В. С. Соловьев видел корни преступности в злой воле «лихих людей». Хотя, как отмечает философ, содержание и объем понятия «преступность» в частностях меняются со временем и от народа к народу, хотя многое прежде преступное не признается более таковым и самое свойство преступности, некогда обнимавшее семью и род преступника, на известной степени духовного развития начинает пониматься исключительно как личное свойство, – но все эти исторические изменения не устраняют сущности дела. «Независимо от мнимых преступников разного рода, – констатирует В. С. Соловьев, – во всех человеческих обществах всегда были, есть и до конца мира будут действительные преступники, т. е. люди со злою волей, настолько сильною и решительною, что они ее прямо практически осуществляют во вред своим ближним и с опасностью для целого общежития. Как же мы должны относиться к таким заведомо лихим людям? Ясно, что и на них с точки зрения безусловного нравственного начала должны распространяться требования альтруизма, получившего свое окончательное выражение в евангельских заповедях любви. Но вопрос, во-первых, в том, как соединить любовь к лихому человеку с любовью к его жертве, а во-вторых, в том, каким образом можем мы на деле проявить свою любовь к самому этому лихому человеку, или преступнику, в этом его заведомо ненормальном нравственном состоянии?»[123]
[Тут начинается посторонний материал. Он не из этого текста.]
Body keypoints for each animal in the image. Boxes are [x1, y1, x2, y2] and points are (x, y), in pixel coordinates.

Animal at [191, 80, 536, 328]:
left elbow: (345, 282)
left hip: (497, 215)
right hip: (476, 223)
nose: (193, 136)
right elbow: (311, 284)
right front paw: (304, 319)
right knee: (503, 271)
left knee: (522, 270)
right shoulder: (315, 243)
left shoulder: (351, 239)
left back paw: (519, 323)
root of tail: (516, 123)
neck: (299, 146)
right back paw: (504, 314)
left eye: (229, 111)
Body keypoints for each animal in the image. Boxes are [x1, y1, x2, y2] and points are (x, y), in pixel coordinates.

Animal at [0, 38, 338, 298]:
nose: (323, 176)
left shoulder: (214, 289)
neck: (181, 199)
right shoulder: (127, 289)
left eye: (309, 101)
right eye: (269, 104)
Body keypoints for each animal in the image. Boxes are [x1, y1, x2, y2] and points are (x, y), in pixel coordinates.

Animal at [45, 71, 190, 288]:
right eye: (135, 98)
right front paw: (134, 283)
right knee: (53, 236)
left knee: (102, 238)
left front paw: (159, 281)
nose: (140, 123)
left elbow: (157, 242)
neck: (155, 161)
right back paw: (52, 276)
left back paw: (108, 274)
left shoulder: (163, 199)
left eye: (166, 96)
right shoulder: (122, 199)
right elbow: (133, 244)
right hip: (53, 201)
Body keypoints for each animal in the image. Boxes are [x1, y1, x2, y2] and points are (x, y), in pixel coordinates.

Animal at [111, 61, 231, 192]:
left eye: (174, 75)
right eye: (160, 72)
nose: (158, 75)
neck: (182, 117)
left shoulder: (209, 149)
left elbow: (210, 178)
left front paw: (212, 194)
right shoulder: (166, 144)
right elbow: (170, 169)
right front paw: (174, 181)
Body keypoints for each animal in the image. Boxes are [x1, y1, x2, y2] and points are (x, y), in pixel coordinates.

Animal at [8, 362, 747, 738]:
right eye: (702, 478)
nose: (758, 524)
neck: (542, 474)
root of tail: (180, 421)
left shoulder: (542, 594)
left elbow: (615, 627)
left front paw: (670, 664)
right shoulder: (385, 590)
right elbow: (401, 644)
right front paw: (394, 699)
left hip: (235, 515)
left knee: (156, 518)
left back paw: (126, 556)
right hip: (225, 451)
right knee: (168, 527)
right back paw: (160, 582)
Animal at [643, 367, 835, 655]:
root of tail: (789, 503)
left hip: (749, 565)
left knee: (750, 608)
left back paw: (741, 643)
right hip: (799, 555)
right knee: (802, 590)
В поисках ответа на этот вопрос В. С. Соловьев обращается к следующему наглядному примеру: когда один человек обижает другого, например сильный бьет слабого, свидетель этой обиды – если он стоит на нравственной точке зрения – испытывает двоякое чувство и побуждение к двоякому образу действия. Во-первых, у него является потребность защитить обижаемого, а во-вторых, образумить обидчика. Обе эти потребности имеют один и тот же нравственный источник: признание чужой жизни и уважение к чужому достоинству – хотя психологически чувство, относящееся к обиженному, весьма отлично от чувства, возбуждаемого обидчиком: первое есть чистая жалость, тогда как во втором преобладает возмущение и нравственное негодование. Для того чтобы это негодование было нравственным, оно не должно переходить в несправедливость к обидчику[124].
В. С. Соловьев подчеркивал, что в преступлении необходимо признавать и различать три стороны: во-первых, преступление есть беззаконное дело, вытекающее из злой воли преступника, – в нем есть грех или вина; во-вторых, преступление есть дело вредное для других – для потерпевшего и для всего общества; и в-третьих, оно есть несчастье для самого преступника как человека. Соответственно, и в самом преступнике следует признавать и различать три качества: он есть человек виновный, он есть человек вредный и он же есть человек несчастный[125]. «В отличие от несчастных случаев и от психофизических болезней, – утверждает философ, – настоящее, вменяемое преступление есть результат внутреннего духовного процесса, в котором всегда есть хоть один момент действительного решения, т.е. сознательного отречения от нравственной нормы, сознательного отвержения добрых духовных влияний и сознательной отдачи себя злым влечениям»[126].